I have 4a/4b textured hair. I’ve yet to test its porosity, but so far it hasn’t been much of a problem not knowing.

Also, I should mention that I have an undercut, so all the photos where my hair looks long and voluminous is just from the hair that’s growing from the top of my head, not the sides or back. I just love how it gives off the illusion that I have a full head of hair.

Share your maintenance routine. How do you care for your crown?

I wash my hair with shampoo every two weeks. I normally start my routine on a Saturday or Sunday.

I’m currently using Cannabis Sativa (Hemp) Seed Oil & Gingseng Lush Length Shampoo. After that, I go in with SheaMoisture Raw Shea Butter Deep Treatment Masque.

It really makes me happy to see people embracing the coils they’re born with.

After rinsing out the deep conditioner, I apply SheaMoisture Jamaican Black Castor Oil Strengthen and Restore Leave-In Conditioner and proceed to two-strand twist my hair. I keep my hair twisted for about a week.

The following Sunday or Monday I untwist, rock the twist-out, then on that coming weekend I just repeat my routine.


What’s the natural hair scene like in your city?

I used to live in Hinesville, GA. Black men from my hometown don’t grow their hair out the way I’m doing now. When they do, it’s often dry or coarse due to no knowing how to take care of it.

There’s only a small handful of women at my hometown that I notice who wear their hair naturally. Most use relaxers.

Embrace and love your hair.

Since moving to Atlanta for college I’ve noticed tons of black men and women who rock healthy natural hair compared to my hometown. I’m talking locs, twist-outs, buns, wash-and-gos, etc. It really makes me happy to see people embracing the coils they’re born with.


How do people react to your natural hair? Have you encountered any criticism from family/friends?

At my job I get compliments on my hair literally every day. When I’m walking to class or just strolling around the street a few people will stop me to compliment my hair, ask me how long have I’ve been growing it out, or ask for any hair advice.

My aunts, female cousins, and friends love my hair.

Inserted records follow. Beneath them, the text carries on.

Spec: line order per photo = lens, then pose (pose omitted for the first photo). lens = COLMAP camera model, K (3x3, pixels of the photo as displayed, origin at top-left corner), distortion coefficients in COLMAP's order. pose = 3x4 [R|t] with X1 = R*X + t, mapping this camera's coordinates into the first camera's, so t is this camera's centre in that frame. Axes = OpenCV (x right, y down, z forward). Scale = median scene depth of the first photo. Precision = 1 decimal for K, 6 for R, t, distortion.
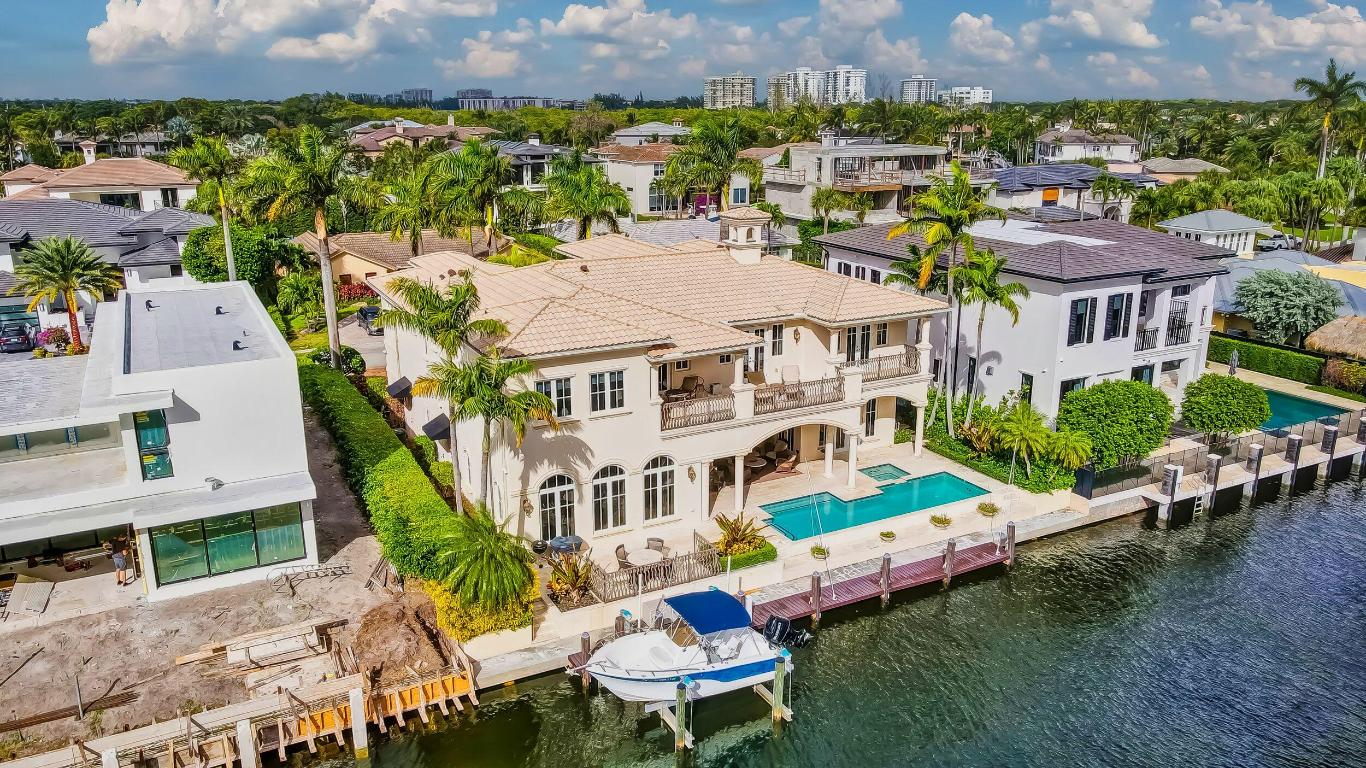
lens RADIAL K [[1006.9, 0, 683.0], [0, 1006.9, 384.0], [0, 0, 1]] dist [0.013233, 0.006450]
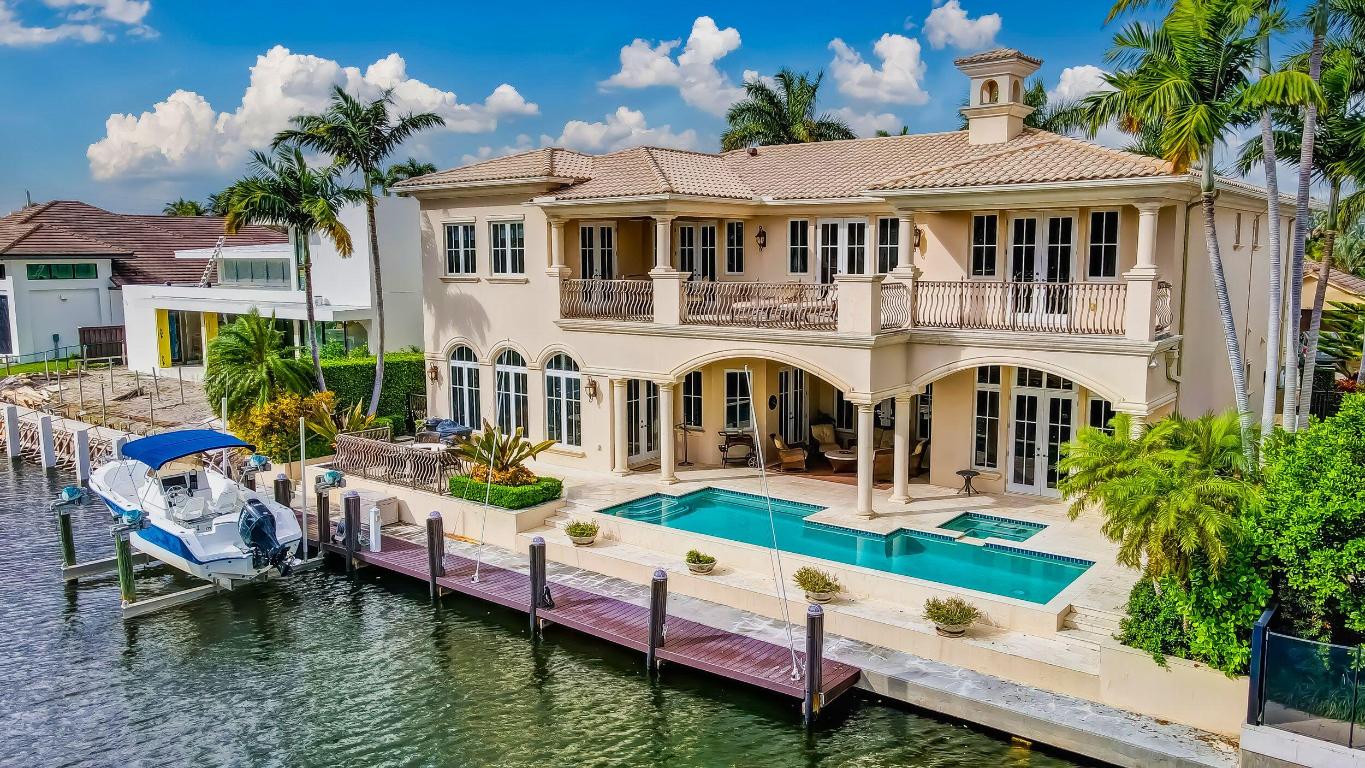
lens RADIAL K [[1006.2, 0, 682.5], [0, 1006.2, 384.0], [0, 0, 1]] dist [0.013233, 0.006450]
pose [[0.406525, 0.124780, -0.905079, 0.657408], [-0.241065, 0.970174, 0.025477, 0.053109], [0.881263, 0.207826, 0.424481, 0.766718]]
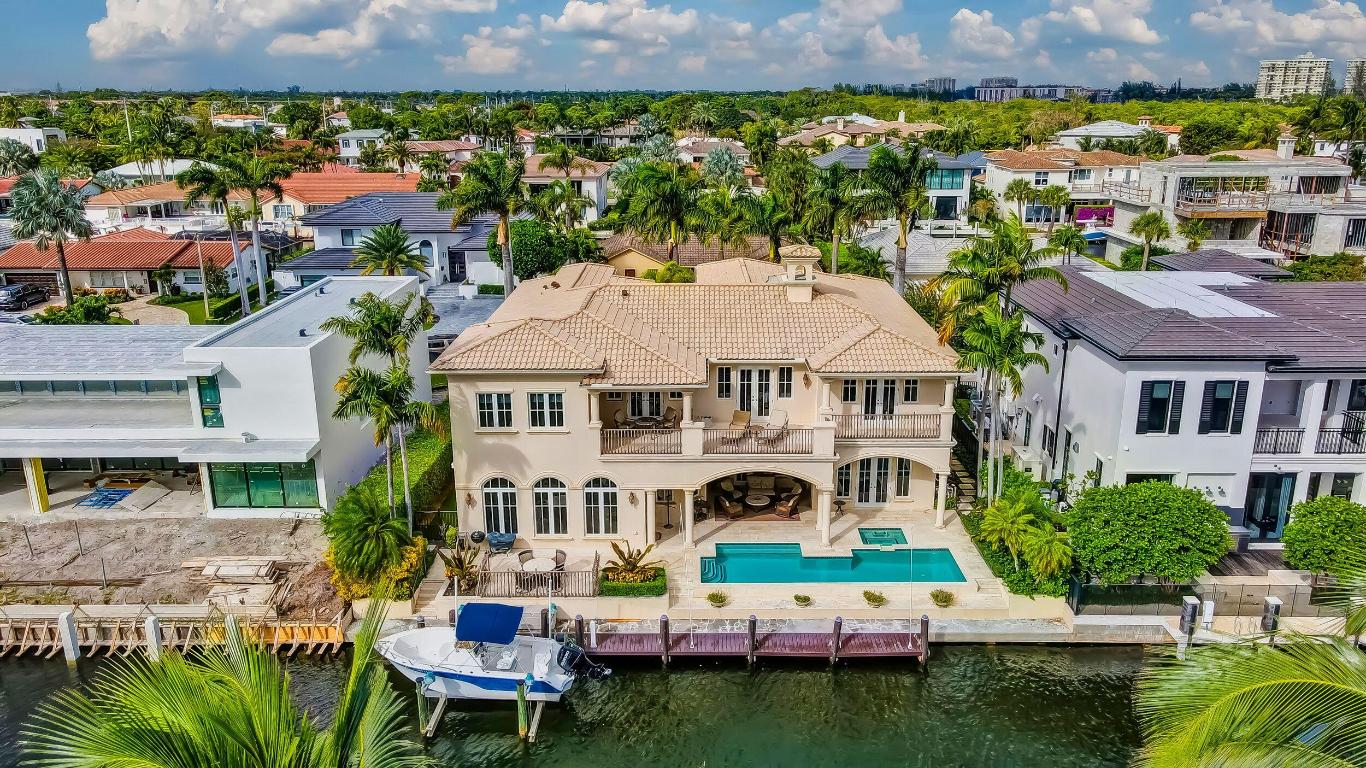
lens RADIAL K [[1006.9, 0, 683.0], [0, 1006.9, 384.0], [0, 0, 1]] dist [0.013233, 0.006450]
pose [[0.878707, 0.131404, -0.458920, 0.524829], [-0.126228, 0.991108, 0.042093, -0.081232], [0.460371, 0.020941, 0.887480, 0.089458]]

But during the first year of my hair growth the men in my family, older uncles, and cousins would ask me when I’d be getting a haircut. Today those same uncles or cousins call me a mixed child or they think I put in a special product in my hair to make it appear so curly.


What have you learned about your hair since growing it out?

Since doing my own hair for the past two years I’ve learned that my hair is one of those things that makes me and everyone else unique.

If you could have done one thing differently in the process, what would it have been?

I definitely would have done a bit of research on the balance of moisture and protein in a person’s hair. I recently overloaded my hair on protein which caused it to shed for about a month. Thankfully, I was able to get the moisture and protein balance back in about two months.


Where can we find you online?

You can find me on Instagram @kaadeeem and  Snapchat @kadeembrown254.

I also have a YouTube channel called Kadeem B. I’ve posted a few hair videos there for people interested in knowing how I take care of my hair. I also try to help other black men and women learn how to maintain and embrace their unique hair texture.

Any advice or words of encouragement for other naturals?

Everyone’s hair is different. Embrace and love yours because it’s what makes you unique.